AFR columnist Joe Aston leaving the federal court during the defamation trial. Nine has been forced to pay more than $1m in costs. Photograph: Steven Siewert/SMH
AFR columnist Joe Aston leaving the federal court during the defamation trial. Nine has been forced to pay more than $1m in costs. Photograph: Steven Siewert/SMH

Nine ordered to pay more than $1m in legal costs in Joe Aston defamation case

This article is more than 3 years old

Judge says the AFR should have taken up earlier offer by venture capitalist Elaine Stead to settle for $190,000 in costs

The publisher of the Australian Financial Review and columnist Joe Aston have been ordered to pay legal costs for venture capitalist Dr Elaine Stead, estimated by Nine to amount to more than $1m.

The former managing director of venture capital firm Blue Sky was awarded aggravated damages of $280,000 last month after Stead won the case brought after the Rear Window columnist called her a “feminist cretin”.

Stead’s legal team has been ordered to present a “lump sum costs order” by Wednesday, federal court justice Michael Lee said.

Nine Entertainment, which now owns the former Fairfax masthead, told the court last month that more than $2m has been spent on legal costs by both parties.

Justice Lee has ordered Nine to pay the costs from the date the publisher rejected Stead’s compromise offer in April, which was $190,000 and the removal of the offending articles and payment of costs.

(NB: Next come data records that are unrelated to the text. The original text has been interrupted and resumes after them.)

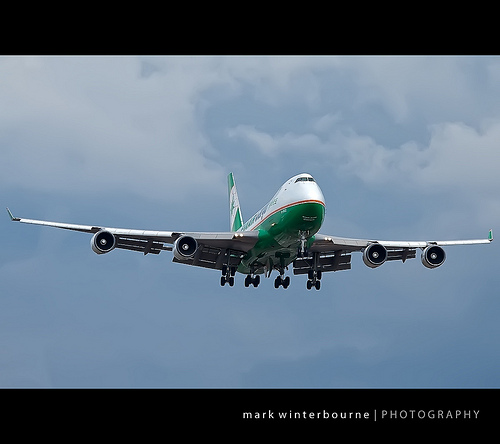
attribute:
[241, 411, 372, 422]
name — photographer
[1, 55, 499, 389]
skies — partly cloudy, cloudy, dark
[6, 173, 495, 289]
jet — white, green, red, landing, flying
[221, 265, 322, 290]
wheels — down, extended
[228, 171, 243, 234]
tail — green, white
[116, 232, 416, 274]
flaps — down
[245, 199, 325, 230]
stripe — red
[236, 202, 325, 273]
belly — green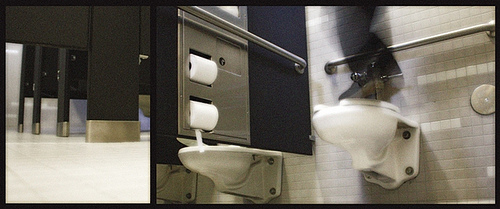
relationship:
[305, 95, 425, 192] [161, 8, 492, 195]
toilet attached to wall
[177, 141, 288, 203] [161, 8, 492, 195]
toilet attached to wall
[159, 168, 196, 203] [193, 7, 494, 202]
toilet attached to wall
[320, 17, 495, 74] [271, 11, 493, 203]
bar attached to wall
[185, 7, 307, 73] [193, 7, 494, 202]
handle attached to wall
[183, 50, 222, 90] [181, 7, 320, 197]
paper in stall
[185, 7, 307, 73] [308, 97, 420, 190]
handle next to toilet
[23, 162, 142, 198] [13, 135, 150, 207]
tile on floor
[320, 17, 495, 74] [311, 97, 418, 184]
bar on back of toilet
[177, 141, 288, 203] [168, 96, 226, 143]
toilet under paper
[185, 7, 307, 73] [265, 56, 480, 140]
handle near toilet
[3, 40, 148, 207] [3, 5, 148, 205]
tile in room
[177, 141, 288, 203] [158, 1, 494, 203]
toilet in photo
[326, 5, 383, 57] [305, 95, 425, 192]
shadow above toilet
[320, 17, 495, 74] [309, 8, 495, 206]
bar on wall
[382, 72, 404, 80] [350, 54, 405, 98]
lever with pipes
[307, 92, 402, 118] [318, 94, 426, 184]
lid of toilet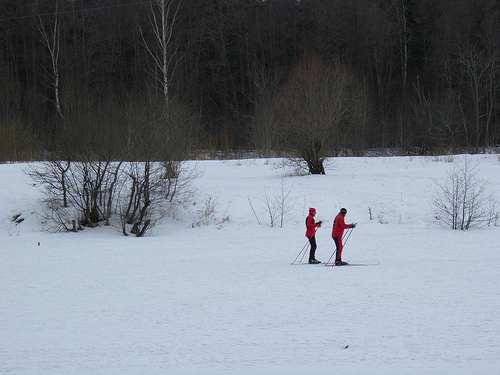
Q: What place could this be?
A: It is a field.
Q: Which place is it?
A: It is a field.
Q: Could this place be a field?
A: Yes, it is a field.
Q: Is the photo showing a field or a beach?
A: It is showing a field.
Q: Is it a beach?
A: No, it is a field.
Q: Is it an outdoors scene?
A: Yes, it is outdoors.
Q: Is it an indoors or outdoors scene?
A: It is outdoors.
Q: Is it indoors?
A: No, it is outdoors.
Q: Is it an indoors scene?
A: No, it is outdoors.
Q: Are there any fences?
A: No, there are no fences.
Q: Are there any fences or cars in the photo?
A: No, there are no fences or cars.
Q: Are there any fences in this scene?
A: No, there are no fences.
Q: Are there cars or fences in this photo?
A: No, there are no fences or cars.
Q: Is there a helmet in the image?
A: No, there are no helmets.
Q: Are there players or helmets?
A: No, there are no helmets or players.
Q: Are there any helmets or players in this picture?
A: No, there are no helmets or players.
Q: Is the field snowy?
A: Yes, the field is snowy.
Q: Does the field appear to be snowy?
A: Yes, the field is snowy.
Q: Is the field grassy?
A: No, the field is snowy.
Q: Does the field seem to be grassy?
A: No, the field is snowy.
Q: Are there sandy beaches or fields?
A: No, there is a field but it is snowy.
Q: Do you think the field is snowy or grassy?
A: The field is snowy.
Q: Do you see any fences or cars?
A: No, there are no fences or cars.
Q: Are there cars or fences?
A: No, there are no fences or cars.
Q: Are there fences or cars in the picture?
A: No, there are no fences or cars.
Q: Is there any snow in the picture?
A: Yes, there is snow.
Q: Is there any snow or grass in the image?
A: Yes, there is snow.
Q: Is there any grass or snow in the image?
A: Yes, there is snow.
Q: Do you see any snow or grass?
A: Yes, there is snow.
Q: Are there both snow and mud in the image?
A: No, there is snow but no mud.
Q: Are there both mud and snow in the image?
A: No, there is snow but no mud.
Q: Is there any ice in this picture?
A: No, there is no ice.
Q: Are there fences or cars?
A: No, there are no fences or cars.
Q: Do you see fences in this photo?
A: No, there are no fences.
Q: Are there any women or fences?
A: No, there are no fences or women.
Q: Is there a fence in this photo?
A: No, there are no fences.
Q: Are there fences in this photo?
A: No, there are no fences.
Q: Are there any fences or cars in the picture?
A: No, there are no fences or cars.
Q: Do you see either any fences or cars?
A: No, there are no fences or cars.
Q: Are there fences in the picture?
A: No, there are no fences.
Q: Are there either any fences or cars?
A: No, there are no fences or cars.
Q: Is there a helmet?
A: No, there are no helmets.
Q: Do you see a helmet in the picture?
A: No, there are no helmets.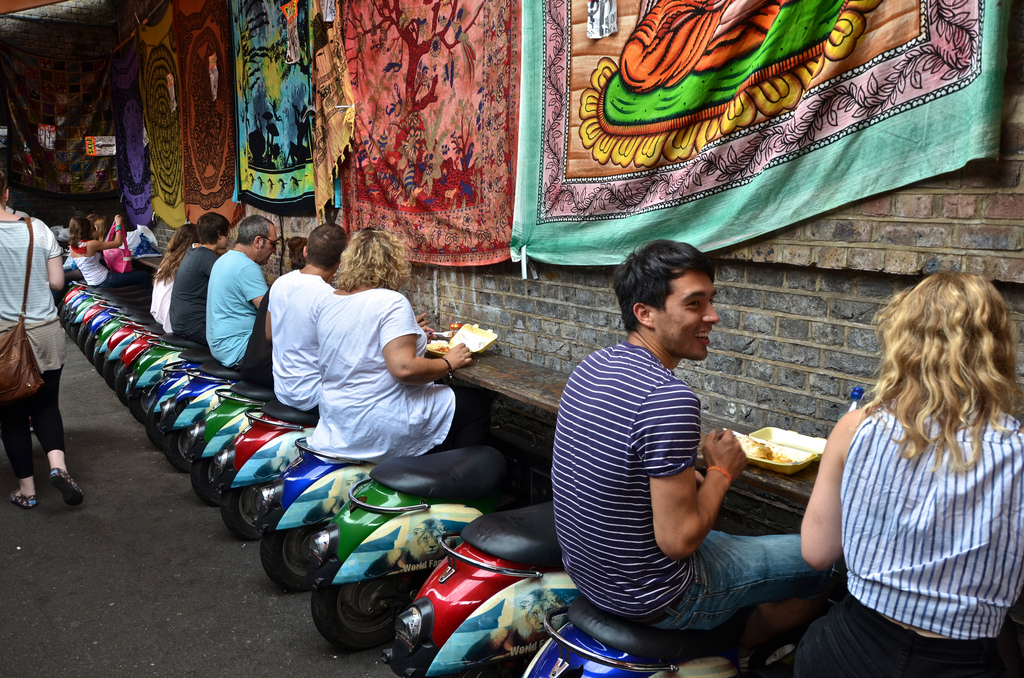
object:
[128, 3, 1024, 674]
wall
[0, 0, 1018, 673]
building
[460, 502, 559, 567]
seat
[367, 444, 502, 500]
seat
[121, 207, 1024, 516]
counter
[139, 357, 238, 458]
motorcycle seat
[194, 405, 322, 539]
motorcycle seat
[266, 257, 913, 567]
counter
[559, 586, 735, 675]
bike seat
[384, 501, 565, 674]
bike seat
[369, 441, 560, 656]
bike seat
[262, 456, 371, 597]
bike seat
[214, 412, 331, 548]
bike seat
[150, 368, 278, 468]
bike seat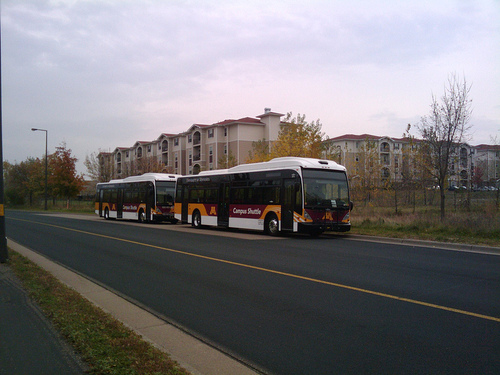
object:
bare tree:
[418, 73, 477, 224]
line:
[17, 203, 499, 373]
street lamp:
[31, 128, 49, 211]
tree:
[277, 109, 322, 162]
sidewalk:
[39, 211, 102, 221]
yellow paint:
[169, 248, 378, 294]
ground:
[383, 172, 408, 190]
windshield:
[302, 169, 349, 209]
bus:
[94, 172, 184, 223]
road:
[158, 230, 488, 332]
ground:
[4, 272, 97, 369]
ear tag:
[39, 295, 121, 360]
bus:
[173, 156, 354, 236]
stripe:
[262, 255, 496, 363]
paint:
[189, 204, 206, 212]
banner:
[209, 204, 300, 232]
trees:
[1, 145, 77, 207]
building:
[96, 107, 304, 186]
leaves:
[53, 166, 72, 187]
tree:
[406, 79, 478, 222]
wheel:
[264, 211, 279, 237]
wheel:
[192, 208, 202, 229]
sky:
[0, 0, 499, 119]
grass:
[30, 281, 141, 373]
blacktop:
[197, 240, 482, 361]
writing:
[233, 207, 262, 215]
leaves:
[258, 128, 328, 158]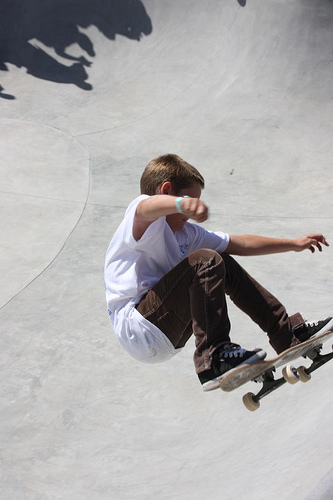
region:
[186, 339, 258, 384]
Black and white shoe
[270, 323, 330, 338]
Black and white shoe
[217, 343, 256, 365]
White laces on black shoe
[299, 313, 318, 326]
White laces on black shoe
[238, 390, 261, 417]
White wheel on a skateboard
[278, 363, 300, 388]
White wheel on a skateboard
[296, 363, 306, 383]
White wheel on a skateboard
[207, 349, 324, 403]
Black and white skateboard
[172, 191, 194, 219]
White bracelet on a wrist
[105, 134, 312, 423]
Small child riding a skateboard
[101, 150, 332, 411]
A young boy is riding a skateboard.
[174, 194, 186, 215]
The boy is wearing a light blue wristband.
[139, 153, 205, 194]
The boy has short, brown hair.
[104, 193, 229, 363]
The boy is wearing a white T-shirt.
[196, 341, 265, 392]
The skater shoes are black and white.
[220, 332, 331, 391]
The skateboard is brown.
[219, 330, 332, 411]
The skateboard is flying in the air.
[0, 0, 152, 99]
The shadows of other people.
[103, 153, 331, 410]
The boy is doing a trick on his skateboard.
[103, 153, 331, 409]
The boy is jumping in the air.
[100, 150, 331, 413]
Boy skating on skate ramp.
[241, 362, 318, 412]
White wheels on the skateboard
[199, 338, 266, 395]
Black shoe on the foot.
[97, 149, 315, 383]
Brown pants on the boy.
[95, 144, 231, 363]
White t-shirt on the boy.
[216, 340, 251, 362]
White shoelaces on shoes.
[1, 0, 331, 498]
cement covering the ground.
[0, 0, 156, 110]
Shadow on the pavement.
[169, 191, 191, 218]
Blue band on the wrist.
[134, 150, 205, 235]
Brown hair on the boy.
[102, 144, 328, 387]
this is a boy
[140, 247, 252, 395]
the leg of a boy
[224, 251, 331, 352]
the leg of a boy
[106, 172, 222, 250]
the hand of a boy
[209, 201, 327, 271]
the hand of a boy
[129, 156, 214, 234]
the head of a boy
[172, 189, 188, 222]
this is a wrist watch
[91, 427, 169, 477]
the ground is gray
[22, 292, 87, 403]
the ground is gray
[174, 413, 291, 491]
the ground is gray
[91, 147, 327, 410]
A boy skateboarding in a skate bowl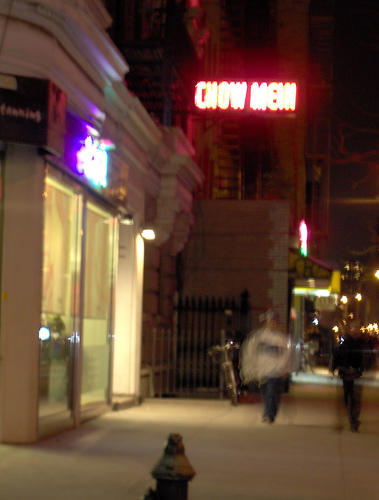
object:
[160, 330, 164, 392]
pole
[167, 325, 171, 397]
pole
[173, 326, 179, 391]
pole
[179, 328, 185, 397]
pole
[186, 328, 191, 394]
pole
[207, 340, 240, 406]
bicycle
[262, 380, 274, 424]
leg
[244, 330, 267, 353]
arm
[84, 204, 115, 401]
windows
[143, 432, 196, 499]
fire hydrant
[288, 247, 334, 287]
awning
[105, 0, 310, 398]
building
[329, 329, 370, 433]
person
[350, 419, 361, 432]
feet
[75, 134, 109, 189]
lighted sign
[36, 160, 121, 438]
doorway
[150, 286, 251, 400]
iron fence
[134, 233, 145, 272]
glowing light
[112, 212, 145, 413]
over doorway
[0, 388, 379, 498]
sidewalk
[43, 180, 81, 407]
window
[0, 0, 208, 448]
business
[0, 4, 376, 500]
night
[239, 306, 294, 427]
person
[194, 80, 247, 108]
word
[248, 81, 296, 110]
word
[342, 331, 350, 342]
head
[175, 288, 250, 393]
black fence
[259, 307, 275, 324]
head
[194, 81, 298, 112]
chow mein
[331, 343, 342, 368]
arm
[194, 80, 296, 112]
sign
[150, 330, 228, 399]
fence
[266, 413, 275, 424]
feet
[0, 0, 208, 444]
building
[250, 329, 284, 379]
shirt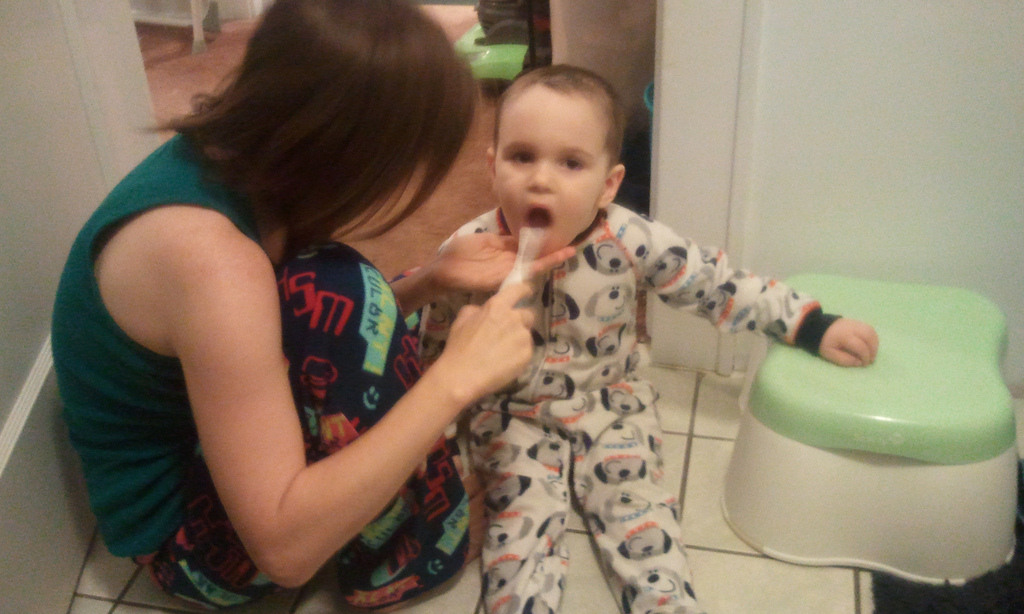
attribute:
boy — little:
[455, 59, 851, 610]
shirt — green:
[55, 136, 254, 551]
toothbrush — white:
[490, 217, 540, 289]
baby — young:
[415, 59, 880, 610]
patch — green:
[357, 258, 399, 379]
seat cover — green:
[746, 266, 993, 470]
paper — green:
[454, 24, 532, 85]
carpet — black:
[871, 452, 993, 606]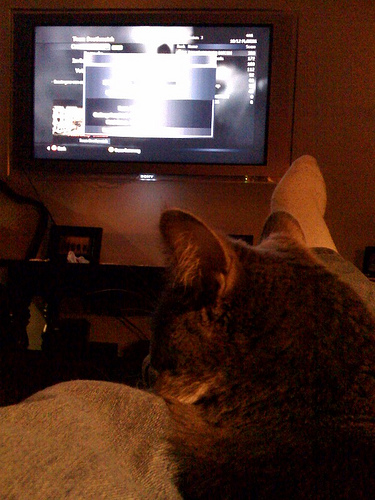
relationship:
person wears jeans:
[2, 156, 375, 499] [1, 249, 373, 498]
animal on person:
[141, 209, 375, 498] [2, 156, 369, 499]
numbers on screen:
[241, 32, 261, 111] [4, 0, 302, 189]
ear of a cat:
[160, 209, 238, 306] [151, 182, 372, 499]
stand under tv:
[2, 255, 172, 375] [6, 4, 299, 191]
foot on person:
[265, 147, 333, 252] [256, 146, 374, 327]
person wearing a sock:
[2, 156, 369, 499] [272, 154, 335, 249]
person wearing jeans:
[2, 156, 375, 499] [130, 250, 363, 434]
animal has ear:
[141, 209, 375, 498] [156, 200, 244, 307]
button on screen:
[104, 144, 142, 154] [33, 28, 268, 164]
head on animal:
[169, 251, 365, 379] [141, 209, 375, 498]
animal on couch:
[141, 209, 375, 498] [3, 345, 364, 489]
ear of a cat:
[258, 206, 307, 241] [133, 198, 373, 498]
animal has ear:
[141, 209, 375, 498] [255, 209, 313, 256]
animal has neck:
[141, 209, 375, 498] [204, 343, 268, 406]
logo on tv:
[138, 172, 157, 178] [7, 11, 273, 180]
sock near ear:
[264, 143, 343, 267] [258, 209, 307, 241]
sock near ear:
[264, 143, 343, 267] [144, 196, 249, 306]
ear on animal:
[258, 209, 307, 241] [123, 196, 373, 498]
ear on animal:
[144, 196, 249, 306] [123, 196, 373, 498]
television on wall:
[8, 9, 297, 185] [5, 8, 358, 291]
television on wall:
[7, 10, 265, 183] [15, 15, 373, 248]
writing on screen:
[57, 116, 152, 171] [28, 22, 272, 149]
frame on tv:
[15, 9, 303, 180] [7, 11, 273, 180]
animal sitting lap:
[141, 209, 375, 498] [4, 356, 194, 492]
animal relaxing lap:
[123, 196, 373, 498] [7, 362, 196, 482]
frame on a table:
[40, 218, 106, 266] [0, 234, 253, 387]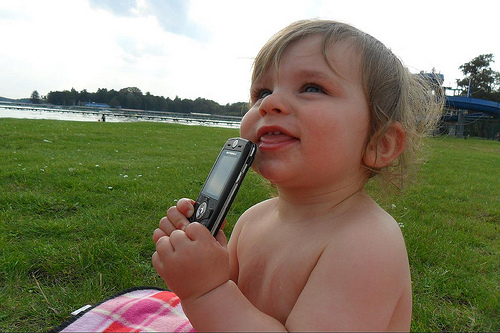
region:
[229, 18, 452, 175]
child has brown hair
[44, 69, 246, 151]
trees off in distance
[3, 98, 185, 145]
water in front of trees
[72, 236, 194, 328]
pink blanket in front of child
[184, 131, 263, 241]
child holds cell phone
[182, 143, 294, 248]
phone is black and silver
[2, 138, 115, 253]
grass is green and thick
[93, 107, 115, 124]
person in distance near water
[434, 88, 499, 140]
blue roof on building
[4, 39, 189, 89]
sky has few clouds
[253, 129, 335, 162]
toddler's mouth is open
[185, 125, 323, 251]
toddler is holding the cellphone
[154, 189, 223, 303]
toddle is holding cellphone with two hands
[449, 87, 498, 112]
roof is blue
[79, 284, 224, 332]
toddler is sitting on a blanket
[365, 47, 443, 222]
toddler has curly hair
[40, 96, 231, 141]
person standing by the water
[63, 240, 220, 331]
blanket is in the grass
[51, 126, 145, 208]
white flowers in the grass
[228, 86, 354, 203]
toddler is smiling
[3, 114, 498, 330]
The grass is green.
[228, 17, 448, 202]
The baby has hair.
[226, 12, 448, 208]
Baby's hair is short.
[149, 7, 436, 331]
The baby is smiling.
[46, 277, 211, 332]
The blanket is plaid.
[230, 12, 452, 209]
The baby has teeth.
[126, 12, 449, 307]
The baby is holding a cell phone.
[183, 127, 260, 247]
The cell phone is black.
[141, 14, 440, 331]
The baby is shirtless.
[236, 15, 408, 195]
The baby has two eyes.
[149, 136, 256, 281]
Cell phone in baby's hands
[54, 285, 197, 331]
Pink red and white blanket on the grass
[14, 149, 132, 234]
Green grass near water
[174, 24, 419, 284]
Baby holding a cell phone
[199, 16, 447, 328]
Baby wearing no shirt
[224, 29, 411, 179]
Baby with tongue sticking out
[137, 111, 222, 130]
pier in the water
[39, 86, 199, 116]
Line of trees in the distance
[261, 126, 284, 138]
Two small baby teeth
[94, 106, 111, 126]
Person standing by the water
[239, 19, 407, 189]
Baby looking up at the sky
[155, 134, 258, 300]
Baby holding a cellphone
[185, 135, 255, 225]
Black cellphone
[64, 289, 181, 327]
Pink and white checkered blanket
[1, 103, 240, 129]
Pier going across the water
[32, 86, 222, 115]
Row of trees in the distance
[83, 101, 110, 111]
House in the distance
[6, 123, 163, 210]
Soft green grass and wildflowers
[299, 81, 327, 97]
Baby's bright blue eyes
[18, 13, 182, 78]
White clouds in the sky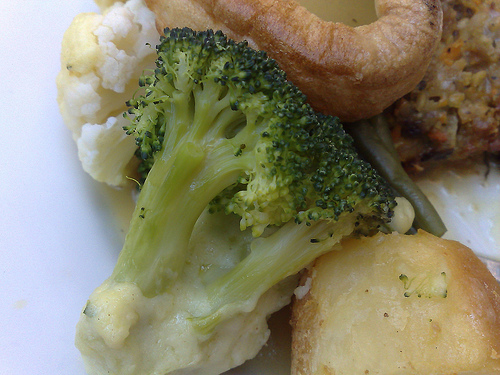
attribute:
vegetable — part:
[73, 22, 400, 373]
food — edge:
[174, 81, 404, 294]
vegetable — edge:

Stead’s further offer of $140,00 plus costs plus an apology and removal of the articles complained of was also rejected.

“The problem always came back to the colourful, but less than adroit way the articles were originally put together,” Lee said on Monday. “The lack of proper material being evident in the publications meant the risks associated with making out the honest opinion defence were always high.”

In one column Aston referred to Stead as “the Brick Tamland of Queensland’s fledgling Venture Capital scene and tireless Tweeter of fridge magnet banalities”, leading to the judgment that the columns conveyed four defamatory imputations, including that Stead was a “cretin” and “rashly destroyed the capital of business ventures with which she was associated”.

Lee said the publisher was too optimistic about its prospects of defending the defamation suit, and referred to Charles Dickens’ character Mr Micawber who insisted “something will turn up”.

“Fairfax and Mr Aston proceeded Micawber-like, in the hope something might turn up to prove truth or allow substantial truth to be proved, notwithstanding the deficiencies in setting out some of the facts relied upon,” he said.

Lee accepted that Aston had “genuine and cogent grounds for his concerns as to what had occurred” and Stead’s “apparent unwillingness to face up to the true reasons as to why Blue Sky failed”.

“No doubt in those circumstances the prospect of Stead v Fairfax Media Publications consenting to a judgment in her favour for a significant sum was perhaps galling,” Lee said.

However, Fairfax and Aston did not provide enough evidence for a truth defence and relied on an honest opinion defence which failed because it wasn’t based on fact.

“Moreover, as to honest opinion, and putting the matter very generally, the issue was not Mr Aston being critical, or even highly critical in expressing his opinions, but rather the real problem… of proving that those opinions were properly based on facts stated in what was written.”